Passage given:
......

Traveller wins
Customs fight
By JOHN SAUNDERS Wednesday, February 6, 2002 – Print Edition, Page A1
TORONTO --
In an unprecedented settlement with an indignant black traveller, Canada
Customs has pledged to hire an antiracism expert to train its officers and to
collect race-based statistics on those chosen for luggage searches or other
special attention.
The
deal, which heads off what could have been a five-week Canadian Human Rights
Tribunal hearing, also includes an apology and undisclosed cash payment to
Selwyn Pieters, the Toronto man who launched the case after a student Customs
officer decided to search his bags as he returned by train from a weekend in
New York in May of 1999.
Mr.
Pieters, a federal employee and part-time law student who has more than once
complained of official racism, ended up in a tense exchange on the train with
a Customs supervisor. The supervisor called him "Billy Jack," the
title of a 1971 movie in which a half-white, half-native karate expert
avenges bigotry with his feet.

......

Records shown:
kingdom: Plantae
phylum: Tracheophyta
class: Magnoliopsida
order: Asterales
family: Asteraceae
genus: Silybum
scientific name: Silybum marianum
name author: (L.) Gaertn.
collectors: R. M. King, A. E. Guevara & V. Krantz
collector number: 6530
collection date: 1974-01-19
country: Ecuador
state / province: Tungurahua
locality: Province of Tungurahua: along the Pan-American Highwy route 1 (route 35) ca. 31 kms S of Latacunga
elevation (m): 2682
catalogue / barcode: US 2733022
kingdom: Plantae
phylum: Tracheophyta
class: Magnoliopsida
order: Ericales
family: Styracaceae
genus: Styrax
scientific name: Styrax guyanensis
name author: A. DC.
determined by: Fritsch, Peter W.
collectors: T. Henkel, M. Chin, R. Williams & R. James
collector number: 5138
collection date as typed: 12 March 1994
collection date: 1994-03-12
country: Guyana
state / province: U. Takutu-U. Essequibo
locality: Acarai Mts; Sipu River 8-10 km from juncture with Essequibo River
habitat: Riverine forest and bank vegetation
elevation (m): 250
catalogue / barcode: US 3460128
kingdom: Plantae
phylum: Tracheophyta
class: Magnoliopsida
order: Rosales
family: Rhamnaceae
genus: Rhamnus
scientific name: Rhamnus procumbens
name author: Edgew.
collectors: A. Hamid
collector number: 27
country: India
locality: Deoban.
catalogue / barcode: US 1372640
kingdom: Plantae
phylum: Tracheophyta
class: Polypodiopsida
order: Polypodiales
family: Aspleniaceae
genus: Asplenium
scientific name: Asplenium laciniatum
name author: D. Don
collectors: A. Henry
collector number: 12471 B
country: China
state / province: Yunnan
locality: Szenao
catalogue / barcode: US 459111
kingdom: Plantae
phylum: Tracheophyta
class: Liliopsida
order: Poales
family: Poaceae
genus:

......

Task: From the news report on the Customs settlement, write out the passage that begins at the words "Pieters, a federal" and ends after the words "with his feet.".

Output of the task:
Pieters, a federal employee and part-time law student who has more than once
complained of official racism, ended up in a tense exchange on the train with
a Customs supervisor. The supervisor called him "Billy Jack," the
title of a 1971 movie in which a half-white, half-native karate expert
avenges bigotry with his feet.